These are just some thoughts on improving the install script. It's been useful for some, but has proven to be a bit brittle.
Its current behaviour is to assume only top level library files have the .sls extension. Those are run through a preprocessor, installed to the destination directory and listed in the generated compile-all script, which is then executed (in order to fully compile the libs).
The preprocessor acts like a C-preprocessor #include
for the local macro include/resolve so the contents of the referenced file are inlined in the installed version of the file.
The problem this solved (as include/resolve
would only ever evaluate the code at runtime) was that inlining enabled full pre-compiles, pre-compiled srfi libs started up noticably faster on slow machines and some extra errors were caught.

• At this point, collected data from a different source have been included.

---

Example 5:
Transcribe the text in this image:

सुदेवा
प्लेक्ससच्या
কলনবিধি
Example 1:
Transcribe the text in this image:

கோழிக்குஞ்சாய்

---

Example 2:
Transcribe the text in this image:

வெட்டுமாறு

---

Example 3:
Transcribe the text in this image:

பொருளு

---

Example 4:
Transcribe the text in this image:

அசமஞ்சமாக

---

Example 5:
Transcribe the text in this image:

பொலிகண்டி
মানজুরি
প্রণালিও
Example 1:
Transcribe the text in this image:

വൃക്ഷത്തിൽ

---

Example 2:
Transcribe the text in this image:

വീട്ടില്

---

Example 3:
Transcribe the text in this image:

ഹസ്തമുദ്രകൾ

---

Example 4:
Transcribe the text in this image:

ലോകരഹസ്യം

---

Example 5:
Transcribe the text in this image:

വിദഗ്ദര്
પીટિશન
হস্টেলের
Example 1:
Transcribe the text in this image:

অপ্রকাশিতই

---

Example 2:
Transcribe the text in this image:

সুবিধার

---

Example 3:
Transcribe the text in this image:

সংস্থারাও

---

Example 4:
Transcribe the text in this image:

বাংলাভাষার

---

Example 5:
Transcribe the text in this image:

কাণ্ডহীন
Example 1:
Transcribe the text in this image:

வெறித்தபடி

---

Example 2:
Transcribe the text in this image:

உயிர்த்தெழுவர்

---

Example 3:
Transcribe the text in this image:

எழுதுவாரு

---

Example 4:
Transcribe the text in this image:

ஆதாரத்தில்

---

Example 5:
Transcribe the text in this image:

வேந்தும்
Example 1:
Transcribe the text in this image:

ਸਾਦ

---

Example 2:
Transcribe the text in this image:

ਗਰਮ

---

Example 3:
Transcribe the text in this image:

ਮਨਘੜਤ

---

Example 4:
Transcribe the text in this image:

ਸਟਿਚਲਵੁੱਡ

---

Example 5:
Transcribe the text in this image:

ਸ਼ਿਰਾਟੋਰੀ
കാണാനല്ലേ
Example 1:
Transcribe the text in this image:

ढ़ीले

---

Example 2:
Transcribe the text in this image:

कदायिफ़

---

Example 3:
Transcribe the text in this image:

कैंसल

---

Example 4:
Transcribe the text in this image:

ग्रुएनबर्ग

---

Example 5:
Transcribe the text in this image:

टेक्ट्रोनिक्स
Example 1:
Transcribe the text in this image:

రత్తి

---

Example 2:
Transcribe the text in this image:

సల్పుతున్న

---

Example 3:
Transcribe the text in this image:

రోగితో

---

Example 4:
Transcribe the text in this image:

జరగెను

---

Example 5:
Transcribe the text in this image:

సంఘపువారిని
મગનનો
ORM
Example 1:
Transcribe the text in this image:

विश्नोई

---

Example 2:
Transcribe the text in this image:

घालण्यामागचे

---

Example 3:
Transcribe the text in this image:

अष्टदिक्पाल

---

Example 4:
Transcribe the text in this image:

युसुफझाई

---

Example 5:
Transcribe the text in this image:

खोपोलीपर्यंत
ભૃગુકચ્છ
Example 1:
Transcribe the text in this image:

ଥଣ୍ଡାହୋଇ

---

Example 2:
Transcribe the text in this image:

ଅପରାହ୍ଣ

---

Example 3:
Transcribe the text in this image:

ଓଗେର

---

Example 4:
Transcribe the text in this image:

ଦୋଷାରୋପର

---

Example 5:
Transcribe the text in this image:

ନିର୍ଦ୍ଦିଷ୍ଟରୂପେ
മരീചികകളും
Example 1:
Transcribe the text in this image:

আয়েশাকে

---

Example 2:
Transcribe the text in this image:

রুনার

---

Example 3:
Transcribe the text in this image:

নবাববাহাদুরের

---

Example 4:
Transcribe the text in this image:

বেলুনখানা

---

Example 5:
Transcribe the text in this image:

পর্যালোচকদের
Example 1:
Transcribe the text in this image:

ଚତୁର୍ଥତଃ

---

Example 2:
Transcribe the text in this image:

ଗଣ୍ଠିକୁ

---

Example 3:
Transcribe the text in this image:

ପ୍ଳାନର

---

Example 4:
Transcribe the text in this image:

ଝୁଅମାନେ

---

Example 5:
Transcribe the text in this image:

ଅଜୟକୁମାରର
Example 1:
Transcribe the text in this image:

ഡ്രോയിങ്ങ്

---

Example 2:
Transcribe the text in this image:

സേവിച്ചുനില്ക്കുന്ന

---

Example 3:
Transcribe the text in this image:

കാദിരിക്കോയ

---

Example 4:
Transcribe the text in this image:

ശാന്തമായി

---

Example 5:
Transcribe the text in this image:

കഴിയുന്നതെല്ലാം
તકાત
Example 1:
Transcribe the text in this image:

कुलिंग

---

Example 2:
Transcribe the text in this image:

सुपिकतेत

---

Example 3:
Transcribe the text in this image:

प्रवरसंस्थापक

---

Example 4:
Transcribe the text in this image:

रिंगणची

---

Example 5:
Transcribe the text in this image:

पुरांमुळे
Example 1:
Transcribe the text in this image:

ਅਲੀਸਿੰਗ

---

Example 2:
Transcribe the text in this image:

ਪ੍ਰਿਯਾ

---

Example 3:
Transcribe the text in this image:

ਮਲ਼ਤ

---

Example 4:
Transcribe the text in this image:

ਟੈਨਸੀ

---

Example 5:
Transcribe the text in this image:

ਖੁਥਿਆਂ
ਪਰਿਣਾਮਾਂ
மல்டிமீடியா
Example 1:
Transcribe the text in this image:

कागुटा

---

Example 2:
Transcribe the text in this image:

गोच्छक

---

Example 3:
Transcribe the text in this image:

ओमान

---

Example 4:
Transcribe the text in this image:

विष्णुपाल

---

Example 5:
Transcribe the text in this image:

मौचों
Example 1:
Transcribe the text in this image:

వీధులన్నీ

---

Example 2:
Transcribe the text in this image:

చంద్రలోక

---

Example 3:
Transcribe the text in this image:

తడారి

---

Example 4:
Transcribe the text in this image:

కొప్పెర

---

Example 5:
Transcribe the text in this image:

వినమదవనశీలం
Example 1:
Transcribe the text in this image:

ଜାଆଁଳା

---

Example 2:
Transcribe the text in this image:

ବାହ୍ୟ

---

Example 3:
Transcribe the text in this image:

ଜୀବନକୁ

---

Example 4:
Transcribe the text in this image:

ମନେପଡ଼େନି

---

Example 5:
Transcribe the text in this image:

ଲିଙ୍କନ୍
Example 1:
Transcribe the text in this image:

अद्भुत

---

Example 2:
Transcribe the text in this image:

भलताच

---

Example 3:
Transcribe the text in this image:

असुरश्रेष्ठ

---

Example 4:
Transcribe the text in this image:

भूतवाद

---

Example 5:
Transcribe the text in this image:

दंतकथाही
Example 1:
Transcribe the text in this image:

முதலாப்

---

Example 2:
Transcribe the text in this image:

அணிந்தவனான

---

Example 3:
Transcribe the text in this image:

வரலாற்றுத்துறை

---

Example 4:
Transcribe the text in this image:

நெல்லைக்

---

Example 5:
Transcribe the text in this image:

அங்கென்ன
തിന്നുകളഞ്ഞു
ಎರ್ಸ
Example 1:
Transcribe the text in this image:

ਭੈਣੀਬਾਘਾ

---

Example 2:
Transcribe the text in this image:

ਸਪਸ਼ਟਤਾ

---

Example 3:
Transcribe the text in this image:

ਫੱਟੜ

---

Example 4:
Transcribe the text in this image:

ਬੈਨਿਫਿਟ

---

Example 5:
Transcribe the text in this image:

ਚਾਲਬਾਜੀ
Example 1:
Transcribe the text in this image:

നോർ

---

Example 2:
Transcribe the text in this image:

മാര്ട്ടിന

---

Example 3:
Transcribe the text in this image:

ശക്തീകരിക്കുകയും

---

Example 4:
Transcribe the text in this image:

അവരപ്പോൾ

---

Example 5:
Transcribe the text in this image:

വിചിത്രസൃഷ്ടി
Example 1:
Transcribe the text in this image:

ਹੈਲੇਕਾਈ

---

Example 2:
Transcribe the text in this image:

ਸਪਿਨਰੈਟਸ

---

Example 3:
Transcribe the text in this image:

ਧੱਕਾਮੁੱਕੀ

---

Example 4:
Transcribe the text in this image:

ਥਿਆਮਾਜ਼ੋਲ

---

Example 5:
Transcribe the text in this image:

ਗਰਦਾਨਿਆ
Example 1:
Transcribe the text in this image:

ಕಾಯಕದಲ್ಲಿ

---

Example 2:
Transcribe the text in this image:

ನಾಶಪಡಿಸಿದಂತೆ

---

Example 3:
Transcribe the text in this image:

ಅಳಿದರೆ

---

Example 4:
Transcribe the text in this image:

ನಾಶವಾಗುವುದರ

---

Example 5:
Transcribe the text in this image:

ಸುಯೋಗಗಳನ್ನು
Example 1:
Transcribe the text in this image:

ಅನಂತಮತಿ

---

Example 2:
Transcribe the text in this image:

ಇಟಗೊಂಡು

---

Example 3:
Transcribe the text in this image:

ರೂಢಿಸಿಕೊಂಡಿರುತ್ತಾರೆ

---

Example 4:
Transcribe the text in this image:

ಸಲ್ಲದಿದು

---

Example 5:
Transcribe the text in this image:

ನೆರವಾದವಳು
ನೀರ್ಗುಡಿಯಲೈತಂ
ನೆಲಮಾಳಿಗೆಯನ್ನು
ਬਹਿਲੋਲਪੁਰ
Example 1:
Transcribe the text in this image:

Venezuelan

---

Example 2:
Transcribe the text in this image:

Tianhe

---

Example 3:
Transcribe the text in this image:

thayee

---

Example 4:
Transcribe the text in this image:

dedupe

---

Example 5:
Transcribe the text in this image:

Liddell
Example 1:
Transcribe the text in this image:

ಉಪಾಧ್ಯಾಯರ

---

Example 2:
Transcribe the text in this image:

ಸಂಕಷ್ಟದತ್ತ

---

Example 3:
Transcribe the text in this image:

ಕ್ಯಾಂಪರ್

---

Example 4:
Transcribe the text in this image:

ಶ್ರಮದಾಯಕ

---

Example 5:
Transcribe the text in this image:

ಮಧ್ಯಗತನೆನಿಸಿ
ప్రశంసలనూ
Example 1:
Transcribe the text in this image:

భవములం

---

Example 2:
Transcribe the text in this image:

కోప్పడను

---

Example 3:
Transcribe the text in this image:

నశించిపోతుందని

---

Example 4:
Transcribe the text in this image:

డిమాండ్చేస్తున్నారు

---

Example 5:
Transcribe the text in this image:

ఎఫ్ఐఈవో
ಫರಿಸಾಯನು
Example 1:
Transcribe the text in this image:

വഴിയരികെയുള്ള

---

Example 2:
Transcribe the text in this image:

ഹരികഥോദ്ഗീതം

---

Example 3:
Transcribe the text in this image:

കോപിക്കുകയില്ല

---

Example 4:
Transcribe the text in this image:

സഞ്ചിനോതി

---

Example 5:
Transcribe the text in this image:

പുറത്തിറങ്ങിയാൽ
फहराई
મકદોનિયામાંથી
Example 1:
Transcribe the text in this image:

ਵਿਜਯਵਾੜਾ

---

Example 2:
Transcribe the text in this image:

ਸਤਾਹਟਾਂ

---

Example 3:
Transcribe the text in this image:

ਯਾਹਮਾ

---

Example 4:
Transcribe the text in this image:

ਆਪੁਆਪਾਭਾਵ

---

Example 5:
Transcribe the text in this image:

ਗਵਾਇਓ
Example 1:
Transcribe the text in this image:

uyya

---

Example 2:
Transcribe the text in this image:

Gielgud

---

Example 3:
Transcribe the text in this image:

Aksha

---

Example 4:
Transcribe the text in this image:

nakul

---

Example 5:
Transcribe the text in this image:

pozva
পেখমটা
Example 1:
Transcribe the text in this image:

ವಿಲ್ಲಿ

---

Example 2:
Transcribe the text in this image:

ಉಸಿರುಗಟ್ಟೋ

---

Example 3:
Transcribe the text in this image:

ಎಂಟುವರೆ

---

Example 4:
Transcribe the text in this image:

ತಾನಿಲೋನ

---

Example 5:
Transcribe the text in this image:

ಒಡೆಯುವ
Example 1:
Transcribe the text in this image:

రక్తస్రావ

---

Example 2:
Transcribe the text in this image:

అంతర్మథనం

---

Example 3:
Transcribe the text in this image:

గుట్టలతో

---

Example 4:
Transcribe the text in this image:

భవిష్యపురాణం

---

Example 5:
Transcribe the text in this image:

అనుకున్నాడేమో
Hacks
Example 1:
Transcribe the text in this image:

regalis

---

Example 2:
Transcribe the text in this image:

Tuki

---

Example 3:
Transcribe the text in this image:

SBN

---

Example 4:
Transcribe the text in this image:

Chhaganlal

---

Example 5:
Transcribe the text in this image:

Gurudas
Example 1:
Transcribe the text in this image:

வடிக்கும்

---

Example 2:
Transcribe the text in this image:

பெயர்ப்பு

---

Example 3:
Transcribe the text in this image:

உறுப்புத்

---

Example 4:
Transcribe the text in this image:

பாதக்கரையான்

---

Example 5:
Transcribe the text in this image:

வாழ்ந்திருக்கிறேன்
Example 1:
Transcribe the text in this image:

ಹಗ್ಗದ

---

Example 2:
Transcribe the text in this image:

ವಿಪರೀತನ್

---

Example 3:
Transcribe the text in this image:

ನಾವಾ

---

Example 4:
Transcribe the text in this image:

I think one part of this task is to try and replace all that with an include/resolve
that resolves the provided path specifier at compile time and passes that to include as include
can compile the sourced file.
eg, (include/resolve (("srfi" "%3a115") "regexp-impl.scm"))
would resolve to:
(include "srfi/:115/regexp-impl.scm")
or
(include "srfi/%3a115/regexp-impl.scm")
depending on what's locally installed.
If that works, then there's no need to preprocess files and using these libs in-place would also have the benefits of pre-compiles.
So then the question is would an install process be needed? Or does the install process become link-dirs and maybe a compile step as well? Is it useful to install compiled binaries only?
I think the compile component of the install script would still be useful. Adding whole program optimisation files would be great for those using srfi's in compiled programs.
But the issue there is determining what are the top level library files, as those files are the inputs to compile-library.
Is it okay to restrict the .sls extension to the top level libfiles only? Is there a better way to auto-discover top level files?
Or should the compile process be driven from a file? Maybe registry-names.sls?
It would need to handle srfi's that define multiple top level libs. eg, (srfi :146) and (srfi :146 hash) are distinct top level interfaces provided by the one srfi.